Motions Pictures from Living Cells
Improving Super-Resolution Microscopy
- This image of the new microscope shows a living bone cancer cell with nucleus (blue), mitochondria (green) and cytoskeleton (magenta). Image: Bielefeld University/W. Hübner.
- Images of the new microscope: On the far left the image displayed on the computer, on the right the microscope images. The picture shows a bone cancer cell with mitochondria (blue) and endoplasmic reticulum (pink). The different rows show images taken at different times. Image: Bielefeld University/ W. Hübner.
In order to observe cells at work, researchers have to bypass a physical law. One of the fastest techniques to overcome the resolution limit of classical light microscopy is high-resolution structured illumination microscopy. It makes visible details that are about a hundred nanometres in size. However, translating the data back into images has taken a long time so far. A research team from the University of Bielefeld, the Leibniz Institute of Photonic Technology and the Friedrich Schiller University in Jena has now developed a technique to observe processes in the cell. The results were published in Nature Communications on September 20, 2019.
This graphics card normally helps computer gamers to have a great gaming experience. The researchers, however, use it to observe the smallest cell components in action — in real time and with a very high frame rate. "The image data can be reconstructed about twenty times faster than it would take on a PC," explains Rainer Heintzmann of the Leibniz Institute of Photonic Technology (Leibniz IPHT), who laid the foundations for the process of structured illumination in high-resolution microscopy back in 1998. Together with him, the Bielefeld research team led by Prof. Thomas Huser further expanded the technology of Super-Resolved Structured Illumination Microscopy (SR-SIM).
Testing conditions immediately during experiment
In the fluorescence microscopic method SR-SIM, objects are irradiated with laser light using a special pattern. It excites special fluorescent molecules in the sample so that they emit light at a different wavelength. The microscopic image then shows this emitted light. It is first recorded in several individual images and then reconstructed as a high-resolution image on a computer.
"The second step in particular has taken a lot of time so far," says Andreas Markwirth from the University of Bielefeld, the first author of the study. By using parallel computing methods on modern graphics cards for the new microscope, his team of researchers has now been able to significantly accelerate the image reconstruction process. A minimum delay of 250 milliseconds is almost imperceptible to the human eye. The raw data can also be generated more quickly with the newly researched microscope.
"This makes it possible to measure samples quickly and adapt test conditions immediately during an experiment instead of evaluating them afterwards," says Rainer Heintzmann, describing the practical benefits of the new technology.
The scientists tested the method on biological cells and recorded the movements of mitochondria, the energy centres of the cells that are about one micrometer in size. "We were able to produce about 60 frames per second — a higher frame rate than those of motion pictures. The time between measurement and image is less than 250 milliseconds, which is why the technology allows real-time recordings," says Andreas Markwirth.
High-resolution of small structures
So far, superresolution images have often been combined with conventional methods: A conventional fast microscope is used to first find structures. These structures can then be examined in detail using a superresolution microscope. "However, some structures are so small that they cannot be found with conventional microscopes, for example special pores in liver cells. Our method is both high-resolution and fast, which enables biologists to investigate such structures," said Thomas Huser. Another application for the new microscope is the investigation of viral particles on their way through the cell. "This enables us to understand exactly what happens during infection processes," said Huser.

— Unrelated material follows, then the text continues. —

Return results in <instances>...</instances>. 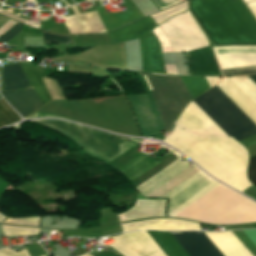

Superresolution microscopes have only been available for about 20 years. Ernst Abbe discovered in 1873 that the resolution of an optical system for visible light is limited to about 250 nanometres. In recent years, however, several optical methods have been developed in order to fall below Abbe's resolution limit. The Americans William E. Moerner and Eric Betzig, as well as the German Stefan Hell, were awarded the Nobel Prize in Chemistry in 2014 for developing a superresolution in the range of about 20 to 30 nanometers.
Andreas Markwirth, Mario Lachetta, Viola Mönkemöller, Rainer Heintzmann, Wolfgang Hübner, Thomas Huser, Marcel Müller: Video-rate multi-color structured illumination microscopy with simultaneous real-time reconstruction, Nature Communications (2019); DOI [10.1038/s41467-019-12165-x].